We decide on the basis of our interaction with others how we wish to relate to the ideas we’re hearing. We accept some and reject others, when we’re young, usually on the basis of the direction or guidance of others. We reconsider some ideas and change our minds as we grow older. All these are cultural processes that go on outside our everyday awareness but make collaboration possible.Culture 34

We grow and hear new ideas that take us in new directions.  Ascension. Abundance. Disclosure.  On and on the process of socialization goes, calling on some to form groups, on others to go off on their own, drawing everyone to objects and pursuits that fulfill the group’s commonly-shared aims and values.

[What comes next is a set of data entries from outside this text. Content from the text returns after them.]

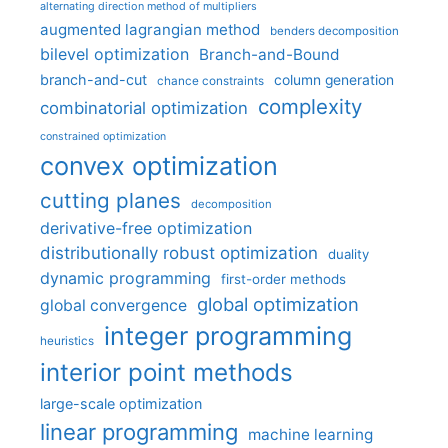
alternating direction method of multipliers
augmented lagrangian method
benders decomposition
bilevel optimization
Branch-and-Bound
branch-and-cut
column generation
chance constraints
complexity
combinatorial optimization
constrained optimization
convex optimization
cutting planes
decomposition
derivative-free optimization
distributionally robust optimization
duality
dynamic programming
first-order methods
global optimization
global convergence
integer programming
heuristics
interior point methods
large-scale optimization
linear programming
machine learning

Until a few years ago, out of it all came a person who’d been conditioned by his or her society to act in certain acceptable and comprehensible ways in response to well-known and predictable social situations that everyone must confront and navigate.

Now we’re being encouraged to step out more boldly, to dream big, initiate, step beyond our fears and our conditioning. We’re being invited to drop false grids, act on our own free will, and step out in outrageous ways to end the unworkability on our planet.

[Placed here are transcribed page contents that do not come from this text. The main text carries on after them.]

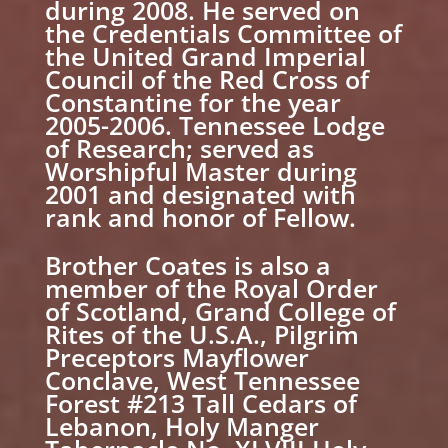
during 2008. He served on
the Credentials Committee of
the United Grand Imperial
Council of the Red Cross of
Constantine for the year
2005-2006. Tennessee Lodge
of Research; served as
Worshipful Master during
2001 and designated with
rank and honor of Fellow.
Brother Coates is also a
member of the Royal Order
of Scotland, Grand College of
Rites of the U.S.A., Pilgrim
Preceptors Mayflower
Conclave, West Tennessee
Forest #213 Tall Cedars of
Lebanon, Holy Manger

If you don’t think that writing this book is not me stepping out in outrageous ways, well, it certainly is. Now it’s your turn.

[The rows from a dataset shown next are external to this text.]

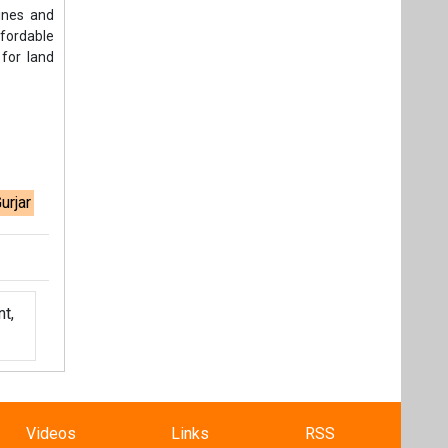
lines and
ffordable
 for land
urjar
t,
Videos
Links
RSS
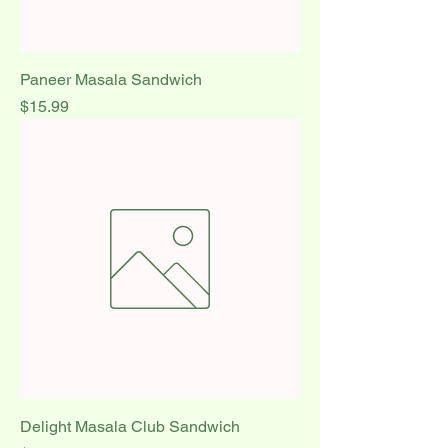
Paneer Masala Sandwich
Price
$15.99
Delight Masala Club Sandwich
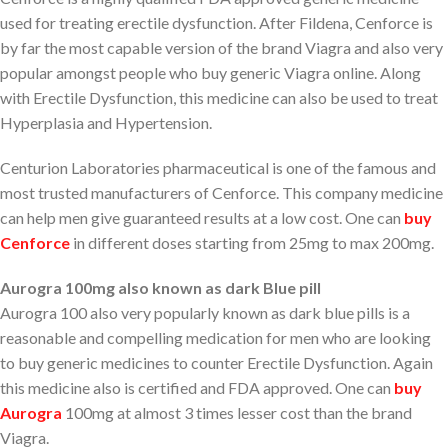
used for treating erectile dysfunction. After Fildena, Cenforce is
by far the most capable version of the brand Viagra and also very
popular amongst people who buy generic Viagra online. Along
with Erectile Dysfunction, this medicine can also be used to treat
Hyperplasia and Hypertension.
Centurion Laboratories pharmaceutical is one of the famous and
most trusted manufacturers of Cenforce. This company medicine
can help men give guaranteed results at a low cost. One can
buy
Cenforce
in different doses starting from 25mg to max 200mg.
Aurogra 100mg also known as dark Blue pill
Aurogra 100 also very popularly known as dark blue pills is a
reasonable and compelling medication for men who are looking
to buy generic medicines to counter Erectile Dysfunction. Again
this medicine also is certified and FDA approved. One can
buy
Aurogra
100mg at almost 3 times lesser cost than the brand
Viagra.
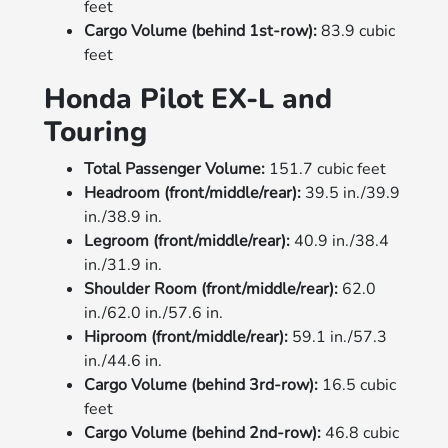
feet
Cargo Volume (behind 1st-row):
83.9 cubic
feet
Honda Pilot EX-L and
Touring
Total Passenger Volume:
151.7 cubic feet
Headroom (front/middle/rear):
39.5 in./39.9
in./38.9 in.
Legroom (front/middle/rear):
40.9 in./38.4
in./31.9 in.
Shoulder Room (front/middle/rear):
62.0
in./62.0 in./57.6 in.
Hiproom (front/middle/rear):
59.1 in./57.3
in./44.6 in.
Cargo Volume (behind 3rd-row):
16.5 cubic
feet
Cargo Volume (behind 2nd-row):
46.8 cubic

That’s where we are now.  We stand here at the starting line, armed with our stock of shared ideas, saying we’re ready to build Nova Earth.

Tomorrow I’d like to look at the shared values that also form an important part of our culture.

Footnotes

(1) “Culture, whether considered as a continuum or a class of phenomena, may be seen as an organization of ideas, manifest in act and artifact, though consisting of neither, by means of which man experiences his world and takes purposive action.” Stephen  M. Beckow, “Culture, History, and Artifact” in Thomas J. Schlereth, Material Culture Studies in America, 116.